I turn back to the window, hoping to hide my disappointment. My gaze falls again on the dead bird on the sill. Iano being blackmailed, but not by us; Eloise being infected, but we don’t know by whom—and all the while this ashoki, her conspicuous death hovering at the edge of the court, altering the tide of diplomacy, breaking alliances. If only Iano could make his search without threatening war on the East and alerting the wrong people in court. If only we had someone we knew for certain we could trust, someone we knew didn’t have a hand in this mess of politics.r />
My gaze roves over the bird, finally recognizing its patterned feathers, speckled black and white above a shock of yellow. It’s a western bird, not a Silvern one, but I remember it from the canyon rim around the university, piping its sweet fluty song. A meadowlark.
A lark.
My mind sputters over several things at once.

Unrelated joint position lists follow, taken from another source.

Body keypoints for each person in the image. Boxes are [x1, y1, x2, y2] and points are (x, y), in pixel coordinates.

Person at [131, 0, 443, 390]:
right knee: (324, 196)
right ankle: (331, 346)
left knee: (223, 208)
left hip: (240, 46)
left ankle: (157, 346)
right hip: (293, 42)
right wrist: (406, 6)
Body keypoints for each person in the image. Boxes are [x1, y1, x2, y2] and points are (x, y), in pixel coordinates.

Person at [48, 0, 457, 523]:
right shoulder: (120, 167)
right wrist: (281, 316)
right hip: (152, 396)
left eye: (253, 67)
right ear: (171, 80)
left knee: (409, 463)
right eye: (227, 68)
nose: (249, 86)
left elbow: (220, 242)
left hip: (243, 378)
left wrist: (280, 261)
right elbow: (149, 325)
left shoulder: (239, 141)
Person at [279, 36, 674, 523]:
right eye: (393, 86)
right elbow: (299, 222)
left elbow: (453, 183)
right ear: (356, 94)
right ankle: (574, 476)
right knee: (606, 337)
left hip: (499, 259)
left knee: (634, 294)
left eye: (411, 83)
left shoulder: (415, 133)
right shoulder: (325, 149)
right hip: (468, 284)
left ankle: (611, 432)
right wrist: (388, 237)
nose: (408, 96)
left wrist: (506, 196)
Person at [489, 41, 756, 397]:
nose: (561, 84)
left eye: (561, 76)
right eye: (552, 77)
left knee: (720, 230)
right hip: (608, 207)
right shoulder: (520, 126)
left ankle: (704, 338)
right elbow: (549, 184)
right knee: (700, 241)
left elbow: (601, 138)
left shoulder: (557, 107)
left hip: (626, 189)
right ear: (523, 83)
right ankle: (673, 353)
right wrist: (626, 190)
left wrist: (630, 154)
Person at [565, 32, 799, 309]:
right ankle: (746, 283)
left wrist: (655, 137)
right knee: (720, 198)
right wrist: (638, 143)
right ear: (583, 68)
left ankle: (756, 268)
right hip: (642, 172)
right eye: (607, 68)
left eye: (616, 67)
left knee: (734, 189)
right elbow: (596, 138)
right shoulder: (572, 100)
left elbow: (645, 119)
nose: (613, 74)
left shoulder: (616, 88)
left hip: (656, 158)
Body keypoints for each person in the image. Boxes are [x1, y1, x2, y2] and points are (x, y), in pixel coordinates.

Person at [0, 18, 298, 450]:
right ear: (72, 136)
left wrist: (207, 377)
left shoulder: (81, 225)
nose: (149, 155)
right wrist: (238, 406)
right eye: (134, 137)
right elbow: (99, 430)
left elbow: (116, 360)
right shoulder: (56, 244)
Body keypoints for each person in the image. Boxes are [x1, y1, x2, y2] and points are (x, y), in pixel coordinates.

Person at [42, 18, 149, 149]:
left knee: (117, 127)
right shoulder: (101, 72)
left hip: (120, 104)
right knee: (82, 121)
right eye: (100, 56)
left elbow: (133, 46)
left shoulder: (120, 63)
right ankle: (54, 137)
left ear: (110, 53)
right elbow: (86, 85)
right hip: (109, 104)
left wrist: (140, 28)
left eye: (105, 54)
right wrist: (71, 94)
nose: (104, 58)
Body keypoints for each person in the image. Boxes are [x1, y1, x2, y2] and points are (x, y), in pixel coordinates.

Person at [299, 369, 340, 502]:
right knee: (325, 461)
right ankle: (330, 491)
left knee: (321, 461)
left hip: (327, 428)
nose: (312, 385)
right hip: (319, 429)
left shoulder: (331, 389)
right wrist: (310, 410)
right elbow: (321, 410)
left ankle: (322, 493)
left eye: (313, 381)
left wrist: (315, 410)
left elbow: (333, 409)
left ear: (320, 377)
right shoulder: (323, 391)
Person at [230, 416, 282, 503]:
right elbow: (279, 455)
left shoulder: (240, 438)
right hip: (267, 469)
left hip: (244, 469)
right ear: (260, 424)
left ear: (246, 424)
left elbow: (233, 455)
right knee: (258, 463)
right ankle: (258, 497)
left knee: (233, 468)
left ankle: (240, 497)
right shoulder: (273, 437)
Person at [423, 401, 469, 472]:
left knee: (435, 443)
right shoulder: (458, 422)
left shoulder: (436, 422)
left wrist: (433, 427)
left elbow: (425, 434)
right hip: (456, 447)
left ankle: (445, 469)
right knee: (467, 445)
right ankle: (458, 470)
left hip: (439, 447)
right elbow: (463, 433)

A captive in the Ferinno. A puzzling account of the attack. A confirmed attack on Colm’s stage, a day’s ride in the other direction, happening right around the same time.

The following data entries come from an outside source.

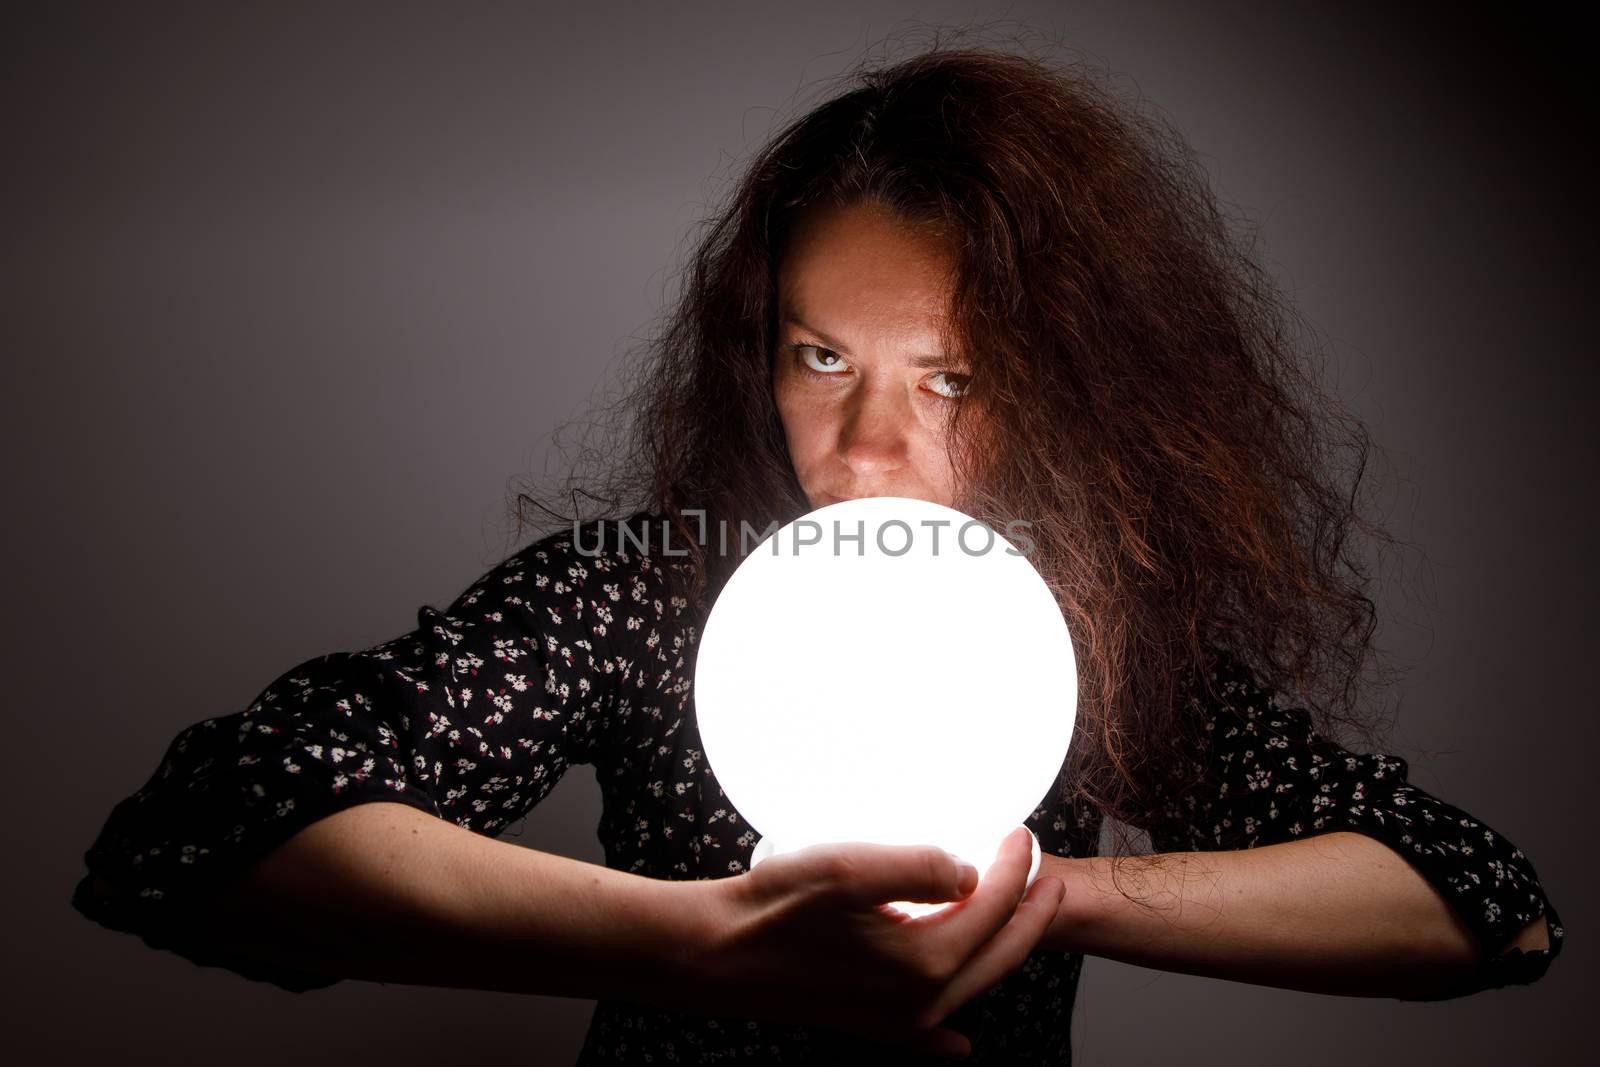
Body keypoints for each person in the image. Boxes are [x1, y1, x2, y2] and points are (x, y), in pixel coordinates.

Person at [70, 45, 1564, 1064]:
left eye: (953, 376)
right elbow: (194, 837)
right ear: (757, 353)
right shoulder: (649, 594)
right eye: (819, 354)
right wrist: (703, 944)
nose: (865, 445)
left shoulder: (1081, 631)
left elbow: (1484, 905)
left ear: (1069, 386)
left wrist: (1042, 893)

The need for someone to trust.
I did find out one significant thing—her name.
It’s Lark.
I lean back from the window, my heart pounding.
“I need to talk to Iano,” I say quickly, staring out at the rain.
“Fetch me some parchment—if you tell me what you want to say, I’ll include it in the letter.”
“No,” I say. “You don’t have to write a letter. I’ll talk to him face-to-face.”
“Veran, if someone purposefully broke my window to let in mosquitoes, I don’t think it’s a good idea for you to make too much noise on the eve of our departure.”
“I can do it without the court finding out.” I search for a fast lie. “There’s . . . a cocktail party on one of the terraces tonight. I can talk to him there.”
“Privately?”
“Yes.”
I can feel her gaze boring into the back of my head. “It doesn’t involve anything . . . I don’t know, excessively risky, does it?”
“Of course not—you know my pa’s rules.”
“I also know now that you squirreled through a mess of trees yesterday to spy on a foreign monarch. Turn around and tell me to my face that you’re not going to take stupid risks.”
I turn around, trying to force all emotion out of my expression. Solemnly, I raise a hand. “I swear with a scout’s honor I’m not going to take stupid risks.”
She squints at me, frowning. “All right, then.” She doesn’t sound at all like she believes me, so I turn for the door as nonchalantly as I can.
“I’m going to go pack,” I say. “For the trip home.”
She doesn’t reply. I feel her gaze follow me until I’m out of the room. Once in the hall, I take a deep, shaky breath.